Exactly as written, please repeat the data that follows, but not the pictures.

──────── Provided material

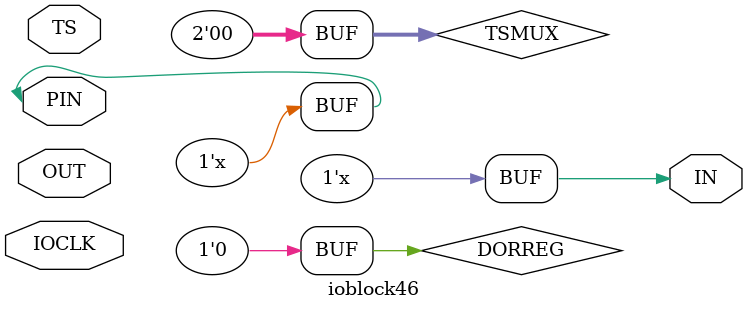
<source format=v>
module ioblock46(
	       inout  PIN,
	       input  TS,
	       input  OUT,
	       output IN,
	       input IOCLK
	       );
   
   reg 		     D;
   reg [2-1:0] 	     TSMUX;
   reg 		     DORREG;

   assign PIN = ( TSMUX == 2'b00 ) ? 1'bz : (( TSMUX == 2'b01 && TS == 1'b1 ) ? OUT : (( TSMUX == 2'b01 && TS == 1'b0 ) ? 1'bz : OUT));
   assign IN  = ( DORREG == 1'b0 ) ? PIN  : D;
   
   initial
     begin
	D=1'b0;
	TSMUX=2'b00;
	DORREG=1'b0;
     end
   
   always @(posedge IOCLK) D=PIN;
   
endmodule       

</source>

────────────────

» **Written reply**:
<source format=v>
module ioblock46(
	       inout  PIN,
	       input  TS,
	       input  OUT,
	       output IN,
	       input IOCLK
	       );
   
   reg 		     D;
   reg [2-1:0] 	     TSMUX;
   reg 		     DORREG;

   assign PIN = ( TSMUX == 2'b00 ) ? 1'bz : (( TSMUX == 2'b01 && TS == 1'b1 ) ? OUT : (( TSMUX == 2'b01 && TS == 1'b0 ) ? 1'bz : OUT));
   assign IN  = ( DORREG == 1'b0 ) ? PIN  : D;
   
   initial
     begin
	D=1'b0;
	TSMUX=2'b00;
	DORREG=1'b0;
     end
   
   always @(posedge IOCLK) D=PIN;
   
endmodule       

</source>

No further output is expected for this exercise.